■ Work to complete ■
A faithful copy of the entries is needed, one that leaves out the pictures.

--

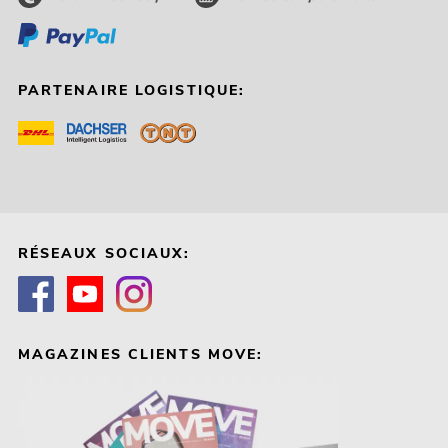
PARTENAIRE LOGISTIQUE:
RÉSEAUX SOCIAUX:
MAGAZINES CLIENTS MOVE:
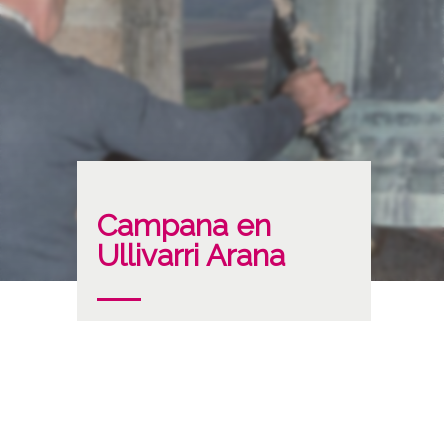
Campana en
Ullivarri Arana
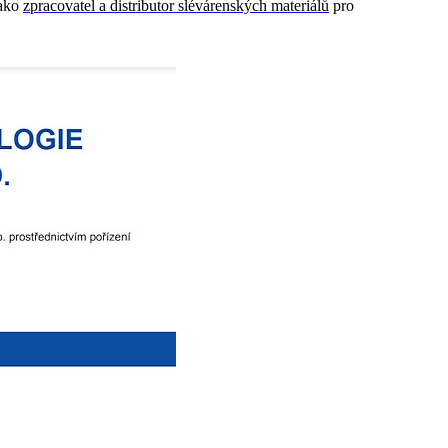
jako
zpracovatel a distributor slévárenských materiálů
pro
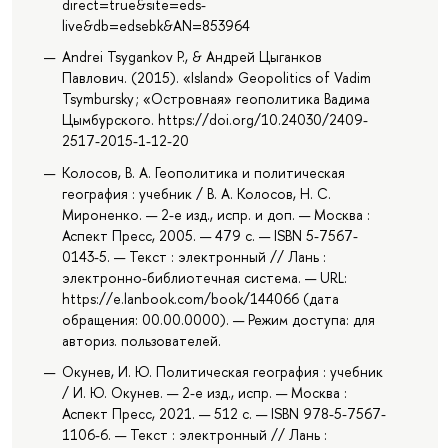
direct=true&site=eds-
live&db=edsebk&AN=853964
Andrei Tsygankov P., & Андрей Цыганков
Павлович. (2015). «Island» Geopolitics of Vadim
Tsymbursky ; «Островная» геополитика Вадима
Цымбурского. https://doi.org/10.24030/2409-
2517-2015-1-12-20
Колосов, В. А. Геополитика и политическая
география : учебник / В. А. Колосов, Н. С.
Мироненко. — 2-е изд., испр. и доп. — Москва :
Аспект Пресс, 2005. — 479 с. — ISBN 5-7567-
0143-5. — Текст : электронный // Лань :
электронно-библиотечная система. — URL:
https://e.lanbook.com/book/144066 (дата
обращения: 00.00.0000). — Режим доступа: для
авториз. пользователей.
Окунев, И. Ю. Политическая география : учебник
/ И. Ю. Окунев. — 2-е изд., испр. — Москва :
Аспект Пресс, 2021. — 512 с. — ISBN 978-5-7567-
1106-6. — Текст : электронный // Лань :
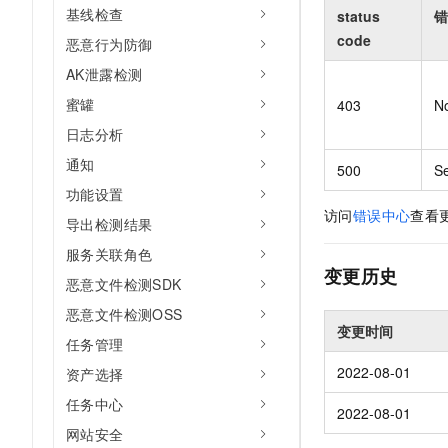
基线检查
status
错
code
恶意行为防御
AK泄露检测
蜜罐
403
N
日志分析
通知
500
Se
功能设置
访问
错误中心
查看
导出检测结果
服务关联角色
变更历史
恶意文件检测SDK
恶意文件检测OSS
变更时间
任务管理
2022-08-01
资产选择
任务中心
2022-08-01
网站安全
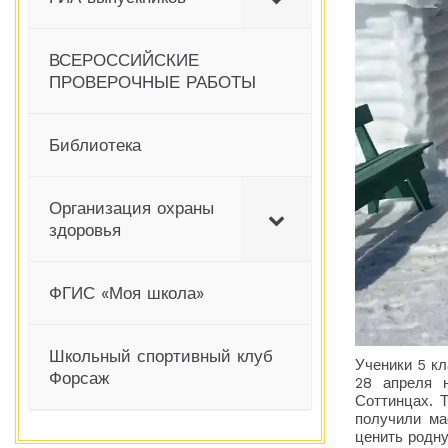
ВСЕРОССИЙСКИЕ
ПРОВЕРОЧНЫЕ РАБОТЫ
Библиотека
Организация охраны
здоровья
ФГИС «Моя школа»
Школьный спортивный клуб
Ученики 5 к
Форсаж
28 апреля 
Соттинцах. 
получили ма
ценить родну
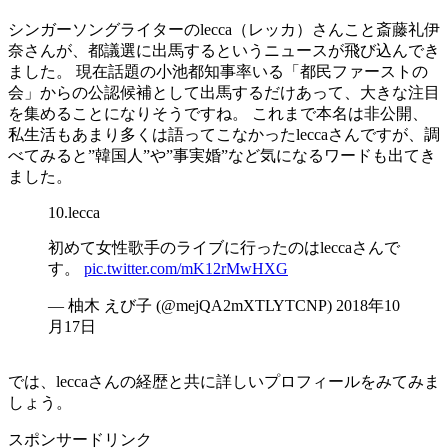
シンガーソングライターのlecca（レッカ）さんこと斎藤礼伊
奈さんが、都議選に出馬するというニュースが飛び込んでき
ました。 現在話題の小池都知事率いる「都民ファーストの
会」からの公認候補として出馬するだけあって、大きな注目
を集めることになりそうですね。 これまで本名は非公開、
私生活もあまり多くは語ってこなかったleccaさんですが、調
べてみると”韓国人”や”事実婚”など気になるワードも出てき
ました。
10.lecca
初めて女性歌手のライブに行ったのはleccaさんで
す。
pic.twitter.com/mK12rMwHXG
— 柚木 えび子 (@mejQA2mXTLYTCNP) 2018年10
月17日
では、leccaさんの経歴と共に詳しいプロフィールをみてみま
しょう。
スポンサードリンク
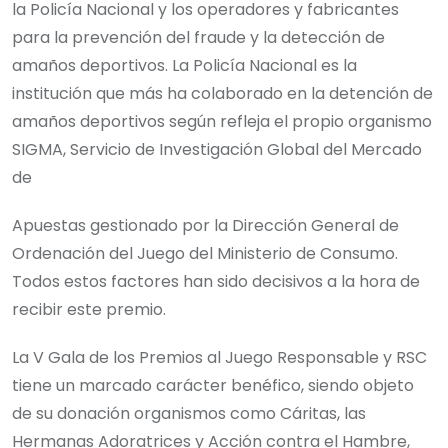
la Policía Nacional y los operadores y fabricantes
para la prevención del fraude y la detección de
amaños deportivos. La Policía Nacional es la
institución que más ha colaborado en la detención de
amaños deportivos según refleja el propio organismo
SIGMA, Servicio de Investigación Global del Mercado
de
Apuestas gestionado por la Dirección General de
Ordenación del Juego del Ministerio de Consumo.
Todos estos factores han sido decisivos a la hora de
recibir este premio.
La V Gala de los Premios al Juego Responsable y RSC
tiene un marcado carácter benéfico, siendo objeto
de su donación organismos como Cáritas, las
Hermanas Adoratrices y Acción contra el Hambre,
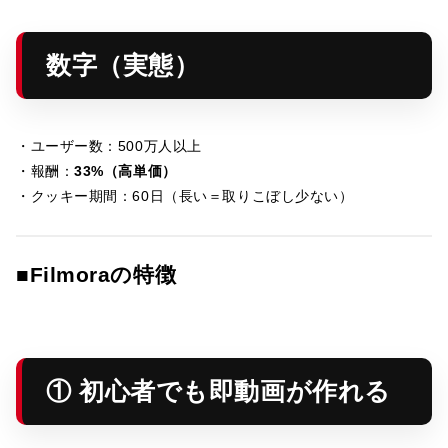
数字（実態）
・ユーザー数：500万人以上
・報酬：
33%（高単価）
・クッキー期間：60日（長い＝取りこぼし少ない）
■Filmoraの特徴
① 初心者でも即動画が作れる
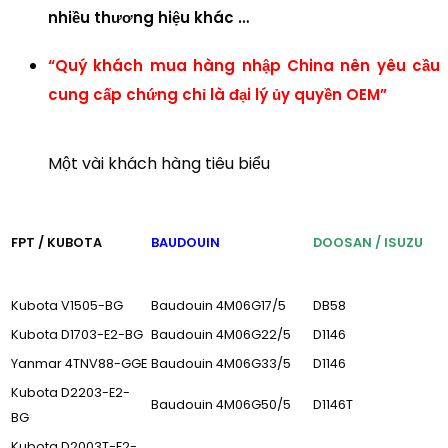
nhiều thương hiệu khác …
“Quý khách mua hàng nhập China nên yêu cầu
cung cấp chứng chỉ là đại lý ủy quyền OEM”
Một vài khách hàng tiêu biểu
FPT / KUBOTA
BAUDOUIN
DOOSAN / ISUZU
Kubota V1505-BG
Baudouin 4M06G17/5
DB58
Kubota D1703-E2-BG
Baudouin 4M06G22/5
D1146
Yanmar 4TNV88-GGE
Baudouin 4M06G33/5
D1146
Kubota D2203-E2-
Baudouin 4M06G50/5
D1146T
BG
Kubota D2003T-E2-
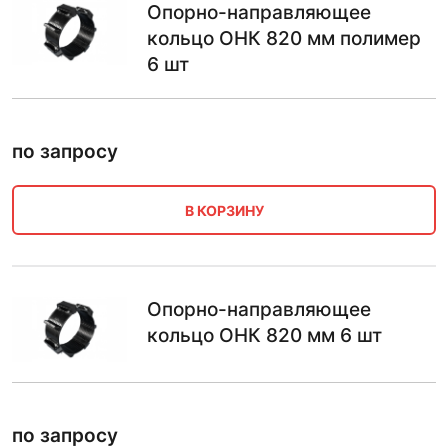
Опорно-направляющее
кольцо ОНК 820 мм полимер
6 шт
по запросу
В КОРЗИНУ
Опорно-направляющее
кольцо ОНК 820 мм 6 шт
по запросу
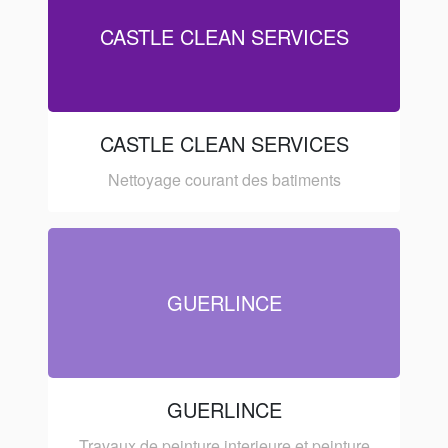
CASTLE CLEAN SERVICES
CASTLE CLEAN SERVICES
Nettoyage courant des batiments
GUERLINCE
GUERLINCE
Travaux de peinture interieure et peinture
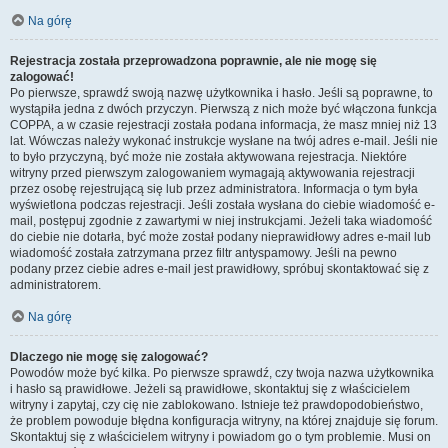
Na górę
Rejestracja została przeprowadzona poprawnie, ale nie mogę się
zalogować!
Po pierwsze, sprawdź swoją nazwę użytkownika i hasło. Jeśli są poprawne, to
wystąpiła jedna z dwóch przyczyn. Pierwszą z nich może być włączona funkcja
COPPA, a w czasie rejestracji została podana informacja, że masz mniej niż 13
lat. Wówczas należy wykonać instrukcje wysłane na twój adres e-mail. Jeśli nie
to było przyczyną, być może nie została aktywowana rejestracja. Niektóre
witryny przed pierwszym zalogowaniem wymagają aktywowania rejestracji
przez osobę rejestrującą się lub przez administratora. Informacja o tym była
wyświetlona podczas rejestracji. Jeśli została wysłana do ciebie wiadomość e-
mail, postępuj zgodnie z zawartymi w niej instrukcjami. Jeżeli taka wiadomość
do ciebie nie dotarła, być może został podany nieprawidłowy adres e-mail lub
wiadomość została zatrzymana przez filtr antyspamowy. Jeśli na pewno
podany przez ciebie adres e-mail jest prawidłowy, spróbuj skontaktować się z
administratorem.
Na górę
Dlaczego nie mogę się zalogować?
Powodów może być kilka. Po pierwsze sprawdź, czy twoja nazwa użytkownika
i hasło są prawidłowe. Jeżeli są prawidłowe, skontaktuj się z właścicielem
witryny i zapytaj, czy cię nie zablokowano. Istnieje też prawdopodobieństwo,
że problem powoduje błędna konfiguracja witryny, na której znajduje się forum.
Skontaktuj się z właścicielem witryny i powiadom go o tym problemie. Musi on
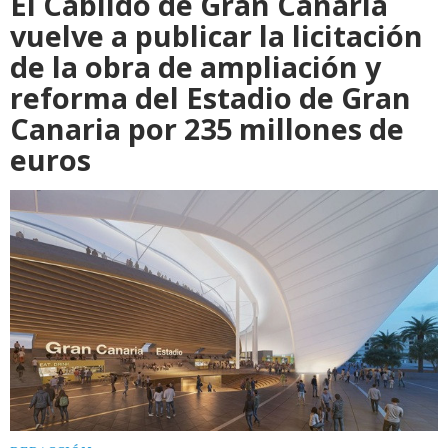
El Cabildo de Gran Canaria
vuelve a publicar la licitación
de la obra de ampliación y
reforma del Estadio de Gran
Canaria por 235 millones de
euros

--

■ Exercise response ■
PARTENAIRE LOGISTIQUE:
RÉSEAUX SOCIAUX:
MAGAZINES CLIENTS MOVE:
Campana en
Ullivarri Arana
jako
zpracovatel a distributor slévárenských materiálů
pro
direct=true&site=eds-
live&db=edsebk&AN=853964
Andrei Tsygankov P., & Андрей Цыганков
Павлович. (2015). «Island» Geopolitics of Vadim
Tsymbursky ; «Островная» геополитика Вадима
Цымбурского. https://doi.org/10.24030/2409-
2517-2015-1-12-20
Колосов, В. А. Геополитика и политическая
география : учебник / В. А. Колосов, Н. С.
Мироненко. — 2-е изд., испр. и доп. — Москва :
Аспект Пресс, 2005. — 479 с. — ISBN 5-7567-
0143-5. — Текст : электронный // Лань :
электронно-библиотечная система. — URL:
https://e.lanbook.com/book/144066 (дата
обращения: 00.00.0000). — Режим доступа: для
авториз. пользователей.
Окунев, И. Ю. Политическая география : учебник
/ И. Ю. Окунев. — 2-е изд., испр. — Москва :
Аспект Пресс, 2021. — 512 с. — ISBN 978-5-7567-
1106-6. — Текст : электронный // Лань :
基线检查
status
错
code
恶意行为防御
AK泄露检测
蜜罐
403
N
日志分析
通知
500
Se
功能设置
访问
错误中心
查看
导出检测结果
服务关联角色
变更历史
恶意文件检测SDK
恶意文件检测OSS
变更时间
任务管理
2022-08-01
资产选择
任务中心
2022-08-01
网站安全
ВСЕРОССИЙСКИЕ
ПРОВЕРОЧНЫЕ РАБОТЫ
Библиотека
Организация охраны
здоровья
ФГИС «Моя школа»
Школьный спортивный клуб
Ученики 5 к
Форсаж
28 апреля 
Соттинцах. 
получили ма
ценить родну
シンガーソングライターのlecca（レッカ）さんこと斎藤礼伊
奈さんが、都議選に出馬するというニュースが飛び込んでき
ました。 現在話題の小池都知事率いる「都民ファーストの
会」からの公認候補として出馬するだけあって、大きな注目
を集めることになりそうですね。 これまで本名は非公開、
私生活もあまり多くは語ってこなかったleccaさんですが、調
べてみると”韓国人”や”事実婚”など気になるワードも出てき
ました。
10.lecca
初めて女性歌手のライブに行ったのはleccaさんで
す。
pic.twitter.com/mK12rMwHXG
— 柚木 えび子 (@mejQA2mXTLYTCNP) 2018年10
月17日
では、leccaさんの経歴と共に詳しいプロフィールをみてみま
しょう。
スポンサードリンク
la Policía Nacional y los operadores y fabricantes
para la prevención del fraude y la detección de
amaños deportivos. La Policía Nacional es la
institución que más ha colaborado en la detención de
amaños deportivos según refleja el propio organismo
SIGMA, Servicio de Investigación Global del Mercado
de
Apuestas gestionado por la Dirección General de
Ordenación del Juego del Ministerio de Consumo.
Todos estos factores han sido decisivos a la hora de
recibir este premio.
La V Gala de los Premios al Juego Responsable y RSC
tiene un marcado carácter benéfico, siendo objeto
de su donación organismos como Cáritas, las
Hermanas Adoratrices y Acción contra el Hambre,
数字（実態）
・ユーザー数：500万人以上
・報酬：
33%（高単価）
・クッキー期間：60日（長い＝取りこぼし少ない）
■Filmoraの特徴
① 初心者でも即動画が作れる
nhiều thương hiệu khác …
“Quý khách mua hàng nhập China nên yêu cầu
cung cấp chứng chỉ là đại lý ủy quyền OEM”
Một vài khách hàng tiêu biểu
FPT / KUBOTA
BAUDOUIN
DOOSAN / ISUZU
Kubota V1505-BG
Baudouin 4M06G17/5
DB58
Kubota D1703-E2-BG
Baudouin 4M06G22/5
D1146
Yanmar 4TNV88-GGE
Baudouin 4M06G33/5
D1146
Kubota D2203-E2-
Baudouin 4M06G50/5
D1146T
BG
Kubota D2003T-E2-
Опорно-направляющее
кольцо ОНК 820 мм полимер
6 шт
по запросу
В КОРЗИНУ
Опорно-направляющее
кольцо ОНК 820 мм 6 шт
по запросу
CASTLE CLEAN SERVICES
CASTLE CLEAN SERVICES
Nettoyage courant des batiments
GUERLINCE
GUERLINCE
Travaux de peinture interieure et peinture
Na górę
Rejestracja została przeprowadzona poprawnie, ale nie mogę się
zalogować!
Po pierwsze, sprawdź swoją nazwę użytkownika i hasło. Jeśli są poprawne, to
wystąpiła jedna z dwóch przyczyn. Pierwszą z nich może być włączona funkcja
COPPA, a w czasie rejestracji została podana informacja, że masz mniej niż 13
lat. Wówczas należy wykonać instrukcje wysłane na twój adres e-mail. Jeśli nie
to było przyczyną, być może nie została aktywowana rejestracja. Niektóre
witryny przed pierwszym zalogowaniem wymagają aktywowania rejestracji
przez osobę rejestrującą się lub przez administratora. Informacja o tym była
wyświetlona podczas rejestracji. Jeśli została wysłana do ciebie wiadomość e-
mail, postępuj zgodnie z zawartymi w niej instrukcjami. Jeżeli taka wiadomość
do ciebie nie dotarła, być może został podany nieprawidłowy adres e-mail lub
wiadomość została zatrzymana przez filtr antyspamowy. Jeśli na pewno
podany przez ciebie adres e-mail jest prawidłowy, spróbuj skontaktować się z
administratorem.
Na górę
Dlaczego nie mogę się zalogować?
Powodów może być kilka. Po pierwsze sprawdź, czy twoja nazwa użytkownika
i hasło są prawidłowe. Jeżeli są prawidłowe, skontaktuj się z właścicielem
witryny i zapytaj, czy cię nie zablokowano. Istnieje też prawdopodobieństwo,
że problem powoduje błędna konfiguracja witryny, na której znajduje się forum.
Skontaktuj się z właścicielem witryny i powiadom go o tym problemie. Musi on
El Cabildo de Gran Canaria
vuelve a publicar la licitación
de la obra de ampliación y
reforma del Estadio de Gran
Canaria por 235 millones de
euros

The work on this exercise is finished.